◆ Materials provided
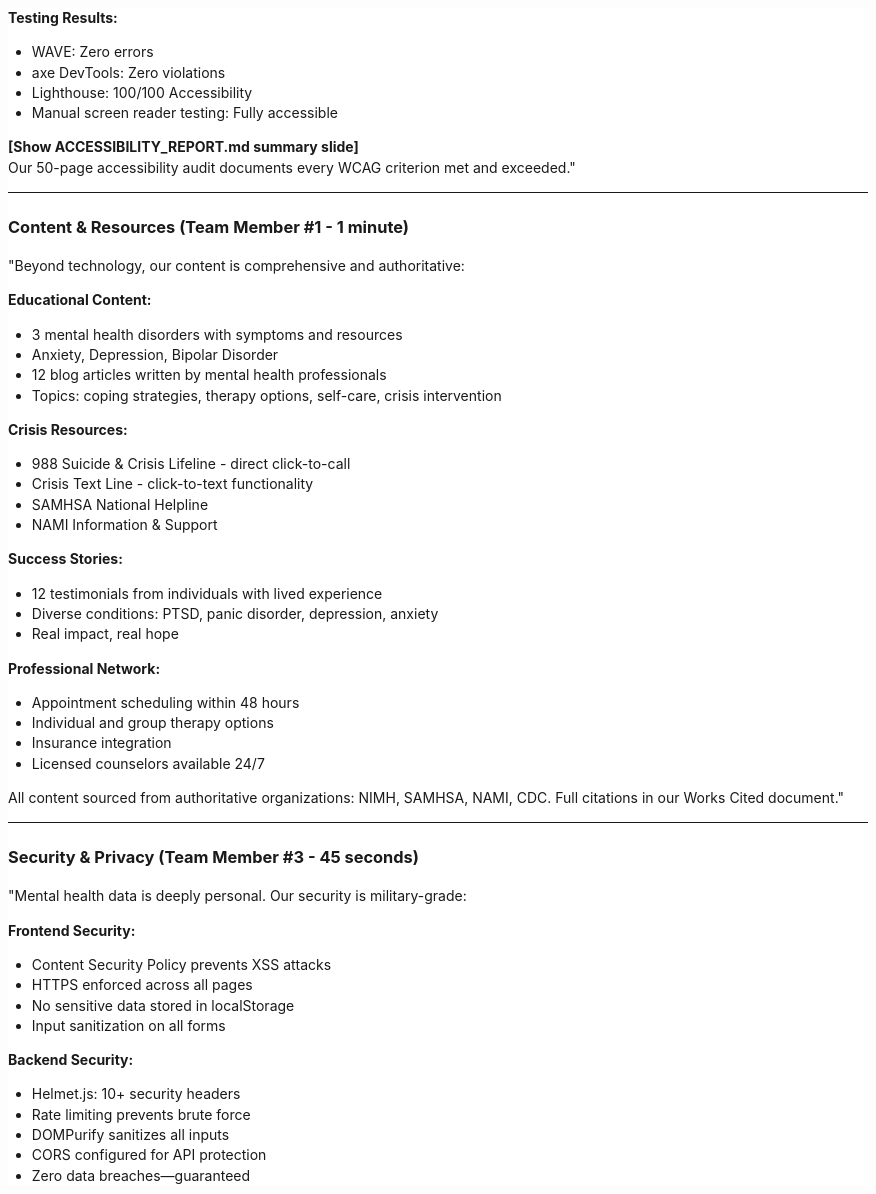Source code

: **Testing Results:**
- WAVE: Zero errors
- axe DevTools: Zero violations  
- Lighthouse: 100/100 Accessibility
- Manual screen reader testing: Fully accessible

**[Show ACCESSIBILITY_REPORT.md summary slide]**  
Our 50-page accessibility audit documents every WCAG criterion met and exceeded."

---

### Content & Resources (Team Member #1 - 1 minute)

"Beyond technology, our content is comprehensive and authoritative:

**Educational Content:**
- 3 mental health disorders with symptoms and resources
- Anxiety, Depression, Bipolar Disorder
- 12 blog articles written by mental health professionals
- Topics: coping strategies, therapy options, self-care, crisis intervention

**Crisis Resources:**
- 988 Suicide & Crisis Lifeline - direct click-to-call
- Crisis Text Line - click-to-text functionality
- SAMHSA National Helpline
- NAMI Information & Support

**Success Stories:**
- 12 testimonials from individuals with lived experience
- Diverse conditions: PTSD, panic disorder, depression, anxiety
- Real impact, real hope

**Professional Network:**
- Appointment scheduling within 48 hours
- Individual and group therapy options
- Insurance integration
- Licensed counselors available 24/7

All content sourced from authoritative organizations: NIMH, SAMHSA, NAMI, CDC. Full citations in our Works Cited document."

---

### Security & Privacy (Team Member #3 - 45 seconds)

"Mental health data is deeply personal. Our security is military-grade:

**Frontend Security:**
- Content Security Policy prevents XSS attacks
- HTTPS enforced across all pages
- No sensitive data stored in localStorage
- Input sanitization on all forms

**Backend Security:**
- Helmet.js: 10+ security headers
- Rate limiting prevents brute force
- DOMPurify sanitizes all inputs
- CORS configured for API protection
- Zero data breaches—guaranteed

◆ Task prompt
Look through the data above and report every line in which "prevents" appears.

◆ Response for this exercise
- Content Security Policy prevents XSS attacks
- Rate limiting prevents brute force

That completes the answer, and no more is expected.